The male has several plaintive whistling calls. These include an ascending series of three-note phrases and a series of 11 or 12 descending notes.

==Distribution and subspecies==
There are four subspecies. The nominate form C. m. merulinus is found in the Philippines where it is common on many of the larger islands. C. m. querulus is the most widespread form, occurring in north-east India, Bangladesh, southern China, Indonesia, Myanmar, Thailand, Cambodia, Laos and Vietnam. It is a summer visitor to most of its Chinese range, migrating south for the winter. C. m. threnodes is found in the Malay Peninsula, Sumatra and Borneo while C. m. lanceolatus occurs in Java, Bali and Sulawesi.

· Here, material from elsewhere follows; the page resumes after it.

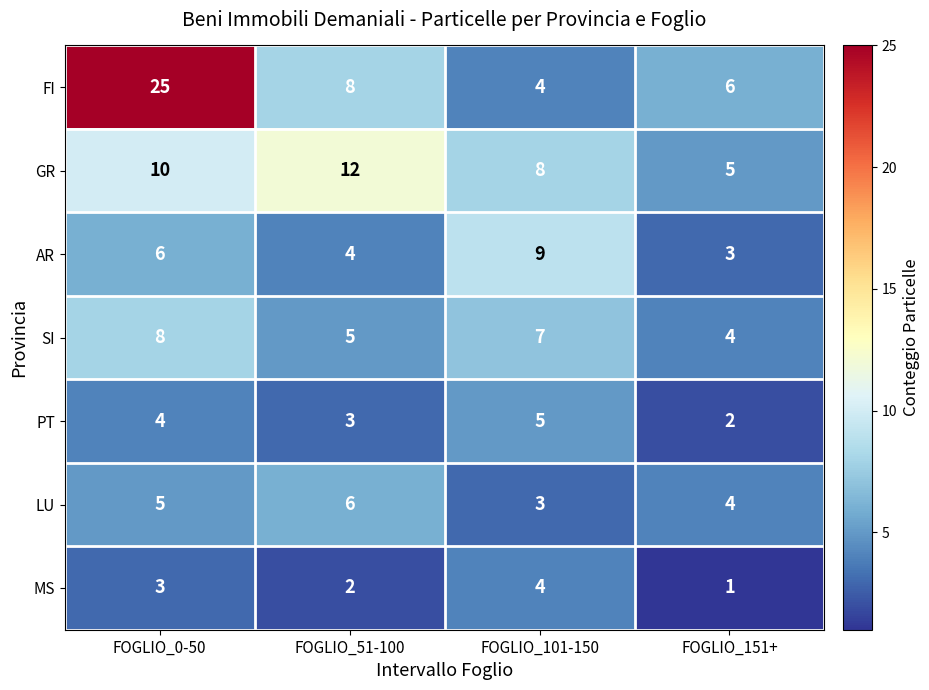

Count the number of data series in this chart.

7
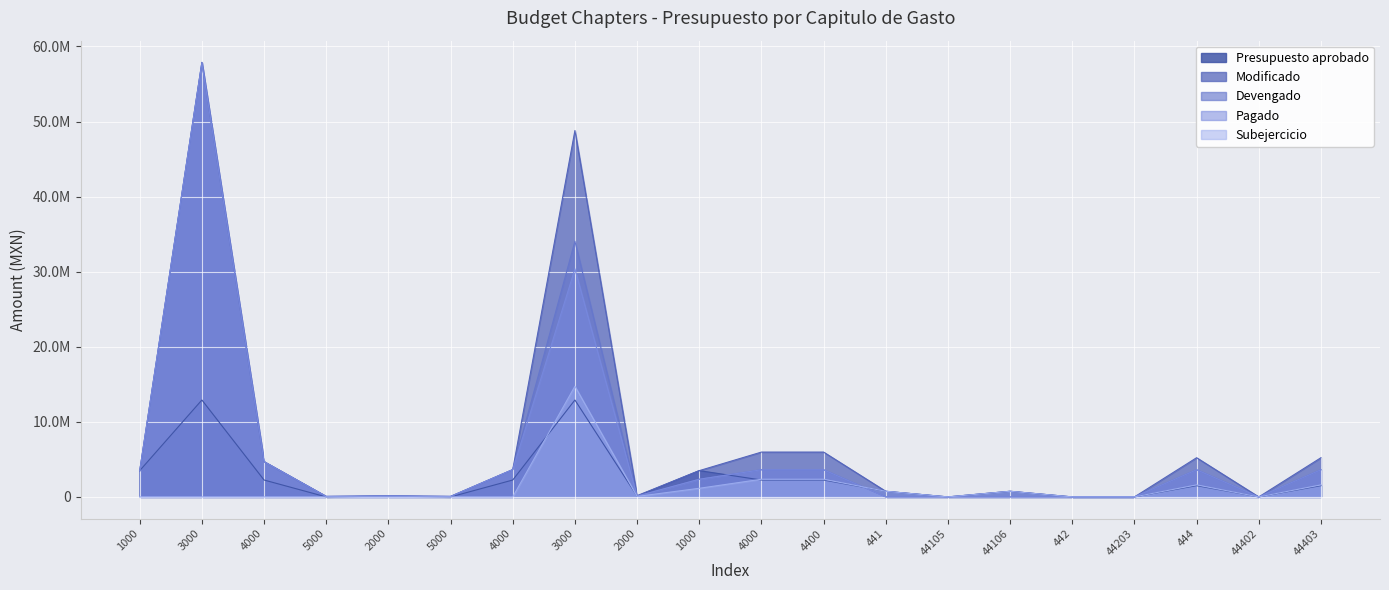

What are all the series names shown in the legend?

Presupuesto aprobado, Modificado, Devengado, Pagado, Subejercicio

The grey-bellied cuckoo (C. passerinus) was formerly classified as a subspecies of the plaintive cuckoo but is now often treated as a separate species.

==Ecology==
The plaintive cuckoo inhabits forest edge, open woodland, scrub, grassland, farmland, parks and gardens. It feeds on invertebrates. It is normally solitary and is often difficult to see.

It is a brood parasite, laying its eggs in the nests of cisticolas, prinias and tailorbirds. The eggs are similar to those of the host species but are larger. Small birds often mob the cuckoo to drive it away from their nests.